Problem requirements → Your answer should consist of each line below that includes the word "відповідальність".
=== Available records ===
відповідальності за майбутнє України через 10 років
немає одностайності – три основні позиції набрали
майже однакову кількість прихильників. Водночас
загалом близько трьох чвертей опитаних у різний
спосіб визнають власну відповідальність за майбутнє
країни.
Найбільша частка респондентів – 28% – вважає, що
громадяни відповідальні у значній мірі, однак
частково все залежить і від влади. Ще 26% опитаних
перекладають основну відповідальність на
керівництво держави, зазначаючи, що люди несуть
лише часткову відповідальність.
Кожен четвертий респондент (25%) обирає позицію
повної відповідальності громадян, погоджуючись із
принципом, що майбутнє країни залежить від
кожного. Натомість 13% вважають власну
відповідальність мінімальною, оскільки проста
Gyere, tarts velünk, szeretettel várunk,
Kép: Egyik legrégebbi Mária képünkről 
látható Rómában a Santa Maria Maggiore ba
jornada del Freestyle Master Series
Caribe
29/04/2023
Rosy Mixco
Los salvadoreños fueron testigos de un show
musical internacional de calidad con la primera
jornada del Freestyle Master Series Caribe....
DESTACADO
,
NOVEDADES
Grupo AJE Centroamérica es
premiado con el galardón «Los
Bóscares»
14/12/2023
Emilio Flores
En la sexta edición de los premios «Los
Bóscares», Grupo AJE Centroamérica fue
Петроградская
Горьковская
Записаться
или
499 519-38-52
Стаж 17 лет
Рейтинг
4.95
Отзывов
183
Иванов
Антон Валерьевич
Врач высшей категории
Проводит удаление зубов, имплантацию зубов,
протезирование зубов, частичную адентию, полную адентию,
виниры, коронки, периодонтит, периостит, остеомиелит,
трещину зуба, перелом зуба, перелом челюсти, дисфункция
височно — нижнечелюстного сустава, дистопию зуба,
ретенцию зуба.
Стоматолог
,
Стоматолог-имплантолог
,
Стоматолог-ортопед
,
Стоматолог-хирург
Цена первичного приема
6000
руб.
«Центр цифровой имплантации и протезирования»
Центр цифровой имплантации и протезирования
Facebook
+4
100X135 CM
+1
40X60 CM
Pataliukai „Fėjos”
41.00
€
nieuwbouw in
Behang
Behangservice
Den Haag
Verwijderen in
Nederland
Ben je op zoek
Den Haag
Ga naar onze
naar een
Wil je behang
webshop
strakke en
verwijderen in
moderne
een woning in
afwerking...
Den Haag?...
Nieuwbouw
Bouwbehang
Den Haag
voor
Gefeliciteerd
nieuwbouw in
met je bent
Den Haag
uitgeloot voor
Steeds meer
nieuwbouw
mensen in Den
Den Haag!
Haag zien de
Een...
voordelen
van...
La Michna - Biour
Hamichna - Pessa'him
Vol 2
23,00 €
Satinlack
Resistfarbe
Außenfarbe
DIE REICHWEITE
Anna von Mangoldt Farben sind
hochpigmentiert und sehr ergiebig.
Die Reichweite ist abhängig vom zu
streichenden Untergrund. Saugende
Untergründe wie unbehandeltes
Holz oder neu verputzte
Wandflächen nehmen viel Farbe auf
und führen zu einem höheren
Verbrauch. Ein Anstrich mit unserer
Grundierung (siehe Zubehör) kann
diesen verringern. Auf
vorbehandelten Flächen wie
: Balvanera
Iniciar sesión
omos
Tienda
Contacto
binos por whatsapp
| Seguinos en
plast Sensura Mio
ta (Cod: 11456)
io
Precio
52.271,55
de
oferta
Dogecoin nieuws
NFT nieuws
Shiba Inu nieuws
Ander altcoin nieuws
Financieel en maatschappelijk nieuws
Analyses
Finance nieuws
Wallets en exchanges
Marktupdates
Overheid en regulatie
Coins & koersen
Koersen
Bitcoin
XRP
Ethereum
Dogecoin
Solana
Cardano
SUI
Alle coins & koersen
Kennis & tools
===
Solution to this problem →
спосіб визнають власну відповідальність за майбутнє
перекладають основну відповідальність на
лише часткову відповідальність.
відповідальність мінімальною, оскільки проста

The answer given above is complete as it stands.